The basis of the established rules must take into account all possibilities and all possible combinations. The collaboration of the set of rules determines the value of the output. The establishment of these rules refers to the effect of each factor on the nature of the tumor.

Conclusion

Since the factors involved in the process are characterized by complexity, uncertainty and imprecision, statistical models of analysis remain in the realm of probability. In this study, an intelligent approach is proposed. The fuzzy inference system used treats these factors as fuzzy variables. Numeric variables are replaced by linguistic variables. This comes close to human reasoning. Each parameter is fuzzy fied. This fuzzy fication takes into account these imperfections. The basis of the rules is established by a human expert. The result takes into account the collaboration of all the rules. The aggregation of rules makes it possible to give a result as precise as possible. When the rules are established correctly and encompass all possibilities, the outcome determining the nature of the tumor leaves no doubt. The input variables considered in this study gathers the essential factors that determine the nature of the tumor. However, the proposed system remains extensible to other factors that are not supported here. The established system then makes it possible to instantly read the nature of the tumor at the output in numerical terms, attributing it to the pre-established intervals in the variable of this variable. The reading of the result at the output is possible just by entering random values at the inputs (Figure 5). This tool can in no way replace human expertise, but it can be a support tool for radiologists.

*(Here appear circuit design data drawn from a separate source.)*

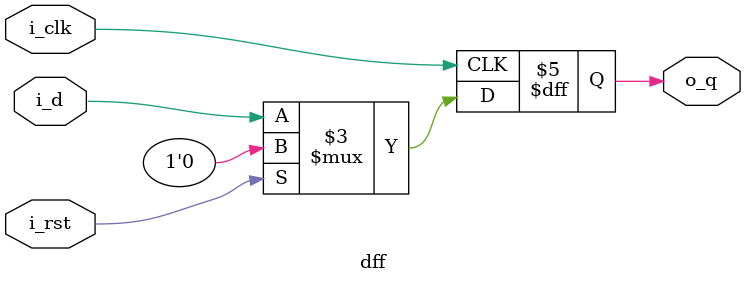
<source format=v>
`default_nettype none
module dff (
    input  wire i_clk, // Global clock
    input  wire i_rst, // Synchronous active-high reset
    input  wire i_d,
    output reg  o_q
);
    always @(posedge i_clk) begin
        if (i_rst) begin
            o_q <= 1'b0;
        end else begin
            o_q <= i_d;
        end
    end
endmodule
`default_nettype wire
</source>
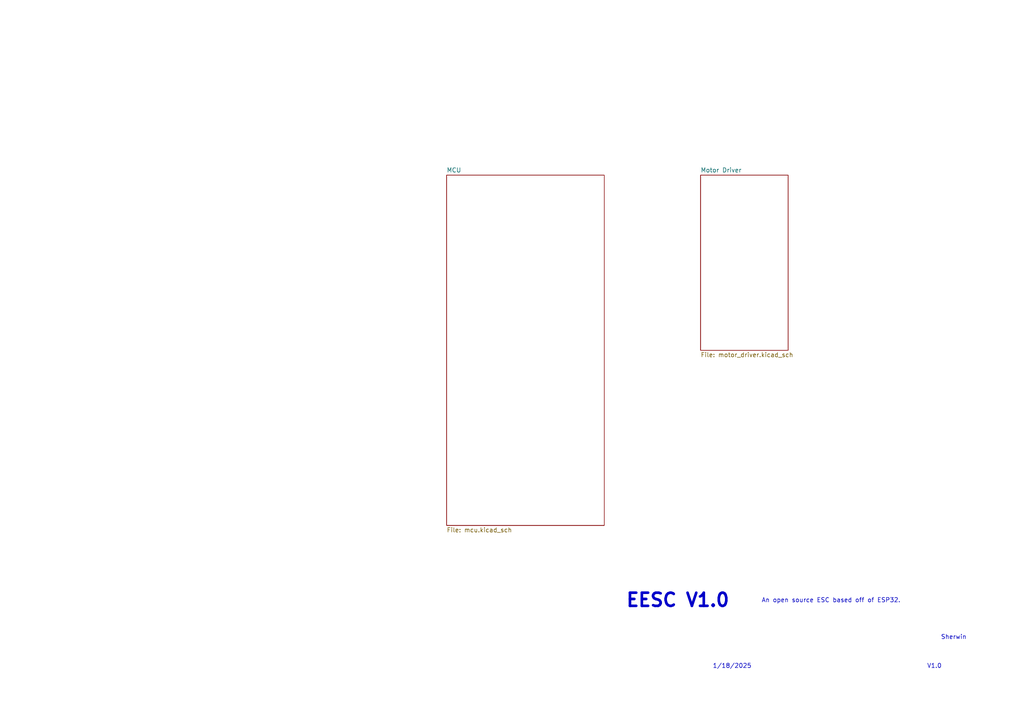
<source format=kicad_sch>
(kicad_sch
	(version 20231120)
	(generator "eeschema")
	(generator_version "8.0")
	(uuid "8cfd3b25-b095-4a95-8a68-04de9d704a9d")
	(paper "A4")
	(lib_symbols)
	(text "Sherwin "
		(exclude_from_sim no)
		(at 277.114 184.912 0)
		(effects
			(font
				(size 1.27 1.27)
			)
		)
		(uuid "0fca564f-7711-43f2-8bb3-57f795bbcf51")
	)
	(text "EESC V1.0\n"
		(exclude_from_sim no)
		(at 196.596 174.244 0)
		(effects
			(font
				(size 3.81 3.81)
				(thickness 0.762)
				(bold yes)
			)
		)
		(uuid "a9c70d46-1ed4-43cd-b9e2-6f65067eea60")
	)
	(text "V1.0"
		(exclude_from_sim no)
		(at 271.018 193.294 0)
		(effects
			(font
				(size 1.27 1.27)
			)
		)
		(uuid "b734034d-895a-4bc0-9b39-7435b89896ac")
	)
	(text "An open source ESC based off of ESP32."
		(exclude_from_sim no)
		(at 241.046 174.244 0)
		(effects
			(font
				(size 1.27 1.27)
			)
		)
		(uuid "ddf28fa2-082f-42e3-96f0-3fc0527551de")
	)
	(text "1/18/2025\n"
		(exclude_from_sim no)
		(at 212.344 193.294 0)
		(effects
			(font
				(size 1.27 1.27)
			)
		)
		(uuid "f519cef8-3e60-4c06-9867-1d0ce560ab90")
	)
	(sheet
		(at 129.54 50.8)
		(size 45.72 101.6)
		(fields_autoplaced yes)
		(stroke
			(width 0.1524)
			(type solid)
		)
		(fill
			(color 0 0 0 0.0000)
		)
		(uuid "024fa845-0aac-404b-8617-6c8a250d7973")
		(property "Sheetname" "MCU"
			(at 129.54 50.0884 0)
			(effects
				(font
					(size 1.27 1.27)
				)
				(justify left bottom)
			)
		)
		(property "Sheetfile" "mcu.kicad_sch"
			(at 129.54 152.9846 0)
			(effects
				(font
					(size 1.27 1.27)
				)
				(justify left top)
			)
		)
		(instances
			(project "eesc"
				(path "/8cfd3b25-b095-4a95-8a68-04de9d704a9d"
					(page "2")
				)
			)
		)
	)
	(sheet
		(at 203.2 50.8)
		(size 25.4 50.8)
		(fields_autoplaced yes)
		(stroke
			(width 0.1524)
			(type solid)
		)
		(fill
			(color 0 0 0 0.0000)
		)
		(uuid "fe1d3a94-8e32-4fd9-8f41-8b605bf4a095")
		(property "Sheetname" "Motor Driver"
			(at 203.2 50.0884 0)
			(effects
				(font
					(size 1.27 1.27)
				)
				(justify left bottom)
			)
		)
		(property "Sheetfile" "motor_driver.kicad_sch"
			(at 203.2 102.1846 0)
			(effects
				(font
					(size 1.27 1.27)
				)
				(justify left top)
			)
		)
		(instances
			(project "eesc"
				(path "/8cfd3b25-b095-4a95-8a68-04de9d704a9d"
					(page "3")
				)
			)
		)
	)
	(sheet_instances
		(path "/"
			(page "1")
		)
	)
)

</source>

Figure 5: Reading the degree of tumor nature at the output by fixing random values at the input.

Such a fuzzy program can be incorporated into the screening radiology system where it will be possible to introduce external factors such as age, sex, antecedents, etc. by display. The parameters related to the result of the scan can be automatically taken and introduced to the systems. Then result display will be possible directly on the unit.